Dapat dilihat rincian itungan
harga Uber
Uber tidak membayar pajak kepada
pemerintah karena mereka tidak membagi hasil dengan pengemudi seperti yang
telah dilakukan GoJek. Sebenarnya pajak tersebut telah ditanggung oleh
pengemudi perseorangan dan rental. Untuk membuat rental, mereka harus membuat
PT (Perusahaan Terbatas) terlebih dahulu dan PT harus membayar pajak kepada
pemerintah. Untuk mendaftar menjadi pengemudi Uber harus mendaftar terlebih
dahulu melalui e-mail. Jika diterima, calon pengemudi tersebut harus menjalani
training terlebih dahulu dan harus menyelesaikan surat-surat yang diperlukan. Untuk
ketentuan mobil yang akan disewakan itu bebas. Pada umumnya, mereka bekerja
menjadi driver untuk menjadi pekerjaan sampingan saja, tetapi tidak menutup
kemungkinan untuk bekerja full time. Setelah memenuhi syarat, maka mereka dapat
menarik penumpang.
Jika seorang pengemudi Uber
ditangkap oleh polisi, maka pihak Uber akan menjamin mobil tersebut dan
memberikan uang sebesar Rp. 500.000,00 kepada pemilik mobil per harinya.

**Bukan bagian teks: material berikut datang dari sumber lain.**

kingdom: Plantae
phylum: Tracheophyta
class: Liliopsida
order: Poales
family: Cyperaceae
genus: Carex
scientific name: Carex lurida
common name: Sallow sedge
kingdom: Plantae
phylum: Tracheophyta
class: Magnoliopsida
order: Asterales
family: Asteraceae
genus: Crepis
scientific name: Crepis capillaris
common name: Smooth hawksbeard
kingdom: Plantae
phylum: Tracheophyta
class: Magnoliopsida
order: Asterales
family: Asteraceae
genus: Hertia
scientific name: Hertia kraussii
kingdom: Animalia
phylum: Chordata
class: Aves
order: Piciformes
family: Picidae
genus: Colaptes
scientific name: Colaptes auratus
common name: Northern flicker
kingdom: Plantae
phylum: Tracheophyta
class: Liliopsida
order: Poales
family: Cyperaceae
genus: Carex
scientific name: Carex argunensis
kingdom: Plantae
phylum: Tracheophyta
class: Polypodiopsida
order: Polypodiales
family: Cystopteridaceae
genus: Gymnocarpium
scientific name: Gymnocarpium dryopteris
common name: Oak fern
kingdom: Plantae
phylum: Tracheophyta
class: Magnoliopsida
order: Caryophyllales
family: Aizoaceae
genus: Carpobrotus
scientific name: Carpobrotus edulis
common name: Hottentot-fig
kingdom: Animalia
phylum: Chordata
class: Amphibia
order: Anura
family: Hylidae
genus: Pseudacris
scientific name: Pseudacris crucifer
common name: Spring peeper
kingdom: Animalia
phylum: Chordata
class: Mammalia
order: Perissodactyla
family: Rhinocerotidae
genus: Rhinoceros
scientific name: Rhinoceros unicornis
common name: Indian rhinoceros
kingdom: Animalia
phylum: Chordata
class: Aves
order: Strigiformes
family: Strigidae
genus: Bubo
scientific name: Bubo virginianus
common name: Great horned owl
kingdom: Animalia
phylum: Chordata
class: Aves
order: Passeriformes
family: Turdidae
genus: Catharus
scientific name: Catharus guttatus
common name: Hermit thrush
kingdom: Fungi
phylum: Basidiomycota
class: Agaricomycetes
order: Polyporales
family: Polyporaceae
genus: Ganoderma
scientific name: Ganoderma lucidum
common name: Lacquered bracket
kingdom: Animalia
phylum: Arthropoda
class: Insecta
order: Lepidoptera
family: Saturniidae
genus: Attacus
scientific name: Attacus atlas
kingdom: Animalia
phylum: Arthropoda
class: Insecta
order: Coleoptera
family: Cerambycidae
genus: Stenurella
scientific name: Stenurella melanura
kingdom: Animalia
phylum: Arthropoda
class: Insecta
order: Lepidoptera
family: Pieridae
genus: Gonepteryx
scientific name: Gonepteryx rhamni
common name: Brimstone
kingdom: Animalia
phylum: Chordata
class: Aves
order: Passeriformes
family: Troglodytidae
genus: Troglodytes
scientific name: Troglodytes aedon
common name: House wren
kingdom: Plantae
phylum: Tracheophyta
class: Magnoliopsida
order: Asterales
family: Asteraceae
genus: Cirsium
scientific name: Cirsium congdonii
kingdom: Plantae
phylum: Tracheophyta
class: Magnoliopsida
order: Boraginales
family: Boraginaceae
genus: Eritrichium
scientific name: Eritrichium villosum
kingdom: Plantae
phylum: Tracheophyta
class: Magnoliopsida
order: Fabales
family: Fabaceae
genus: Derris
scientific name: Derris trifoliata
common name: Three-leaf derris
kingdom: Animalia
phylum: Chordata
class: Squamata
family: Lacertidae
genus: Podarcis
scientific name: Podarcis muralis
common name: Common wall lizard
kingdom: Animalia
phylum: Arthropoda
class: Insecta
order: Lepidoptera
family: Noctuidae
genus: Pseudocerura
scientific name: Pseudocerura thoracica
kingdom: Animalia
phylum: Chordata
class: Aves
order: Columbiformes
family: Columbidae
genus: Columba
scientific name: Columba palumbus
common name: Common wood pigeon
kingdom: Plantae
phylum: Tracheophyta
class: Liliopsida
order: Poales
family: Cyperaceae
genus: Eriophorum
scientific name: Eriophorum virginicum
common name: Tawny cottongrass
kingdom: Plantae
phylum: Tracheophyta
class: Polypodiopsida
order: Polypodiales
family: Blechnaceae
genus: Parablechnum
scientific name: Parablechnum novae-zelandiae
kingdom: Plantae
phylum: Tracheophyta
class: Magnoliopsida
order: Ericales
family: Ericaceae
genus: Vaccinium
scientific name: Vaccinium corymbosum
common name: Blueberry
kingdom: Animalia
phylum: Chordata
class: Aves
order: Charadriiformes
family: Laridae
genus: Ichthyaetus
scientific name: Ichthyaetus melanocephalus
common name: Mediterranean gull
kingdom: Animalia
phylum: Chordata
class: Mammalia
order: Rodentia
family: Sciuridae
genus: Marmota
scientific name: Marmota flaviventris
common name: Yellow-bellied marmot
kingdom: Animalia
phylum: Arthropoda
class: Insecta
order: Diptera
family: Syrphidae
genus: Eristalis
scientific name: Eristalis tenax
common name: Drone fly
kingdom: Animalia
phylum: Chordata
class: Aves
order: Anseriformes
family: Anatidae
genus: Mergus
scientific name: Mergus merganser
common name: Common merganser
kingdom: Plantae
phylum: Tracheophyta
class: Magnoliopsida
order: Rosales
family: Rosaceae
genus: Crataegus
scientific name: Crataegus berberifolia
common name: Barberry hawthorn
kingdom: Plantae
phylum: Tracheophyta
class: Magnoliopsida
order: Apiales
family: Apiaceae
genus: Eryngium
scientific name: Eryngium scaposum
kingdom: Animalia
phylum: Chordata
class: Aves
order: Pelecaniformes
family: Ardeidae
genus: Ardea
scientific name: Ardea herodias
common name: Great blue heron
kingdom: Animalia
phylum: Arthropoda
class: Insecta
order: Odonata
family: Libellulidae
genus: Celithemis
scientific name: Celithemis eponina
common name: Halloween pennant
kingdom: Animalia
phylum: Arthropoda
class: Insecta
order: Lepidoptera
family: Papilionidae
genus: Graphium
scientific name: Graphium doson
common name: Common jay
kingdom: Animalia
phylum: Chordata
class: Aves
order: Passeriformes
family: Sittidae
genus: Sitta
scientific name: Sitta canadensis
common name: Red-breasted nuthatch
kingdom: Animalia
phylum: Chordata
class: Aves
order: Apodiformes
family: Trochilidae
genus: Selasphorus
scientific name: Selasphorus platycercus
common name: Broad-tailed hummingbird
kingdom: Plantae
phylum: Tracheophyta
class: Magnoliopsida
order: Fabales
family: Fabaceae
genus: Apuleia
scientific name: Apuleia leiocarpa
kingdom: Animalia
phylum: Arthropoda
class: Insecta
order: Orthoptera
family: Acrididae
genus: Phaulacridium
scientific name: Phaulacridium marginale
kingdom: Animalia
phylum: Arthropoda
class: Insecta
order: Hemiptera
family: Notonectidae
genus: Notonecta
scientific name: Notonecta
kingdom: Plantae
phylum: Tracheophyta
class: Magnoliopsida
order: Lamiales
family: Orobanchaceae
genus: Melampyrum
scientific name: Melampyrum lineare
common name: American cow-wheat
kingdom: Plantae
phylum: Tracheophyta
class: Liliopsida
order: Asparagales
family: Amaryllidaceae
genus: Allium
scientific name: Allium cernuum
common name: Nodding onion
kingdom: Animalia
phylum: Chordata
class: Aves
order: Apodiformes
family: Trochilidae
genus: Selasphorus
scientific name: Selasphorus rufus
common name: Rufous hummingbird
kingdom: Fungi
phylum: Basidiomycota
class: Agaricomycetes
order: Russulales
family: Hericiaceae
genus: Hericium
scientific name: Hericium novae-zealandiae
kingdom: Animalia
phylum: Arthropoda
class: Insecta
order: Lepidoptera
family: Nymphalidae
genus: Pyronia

Uang
hasil menyewakan mobl tersebut akan dibayar oleh Uber kepada pemilik mobil atau
rental setiap hari kamis. Untuk pengguna baru Uber, mereka akan mendapatkan
free drive max Rp. 75.000,00 tetapi harus menggunakan voucher terlebih dahulu. Untuk
driver Uber setiap hari senin sampai jumat dari pukul 5-9 pagi, 4-9 malam,
setiap hari sabtu dan minggu mereka akan mendafatkan tambahan Rp. 30.000,00
setiap tripnya. Pendapatan driver uber sangat mengejetkan, rangenya dari 5
sampai 10 juta per bulan.
Menurut 5 narasumber yang telah
kami wawancarai, mereka mengatakan bahwa pelayanan Uber memuaskan, drivernya
ramah-ramah, aman, dan juga dapat bertukar informasi. Mereka juga lebih memilih
Uber ketimbang taksi reguler karena faktor harga dan juga kemudahannya. Solusinya
untuk Uber untuk menjadi legal di Indonesia adalah mendaftarkan perusahaanya di
Indonesia dan memberikan klarifikasi bahwa Uber adalah perusahaan yang
merentalkan mobil bukan angkutan umum seperti taksi.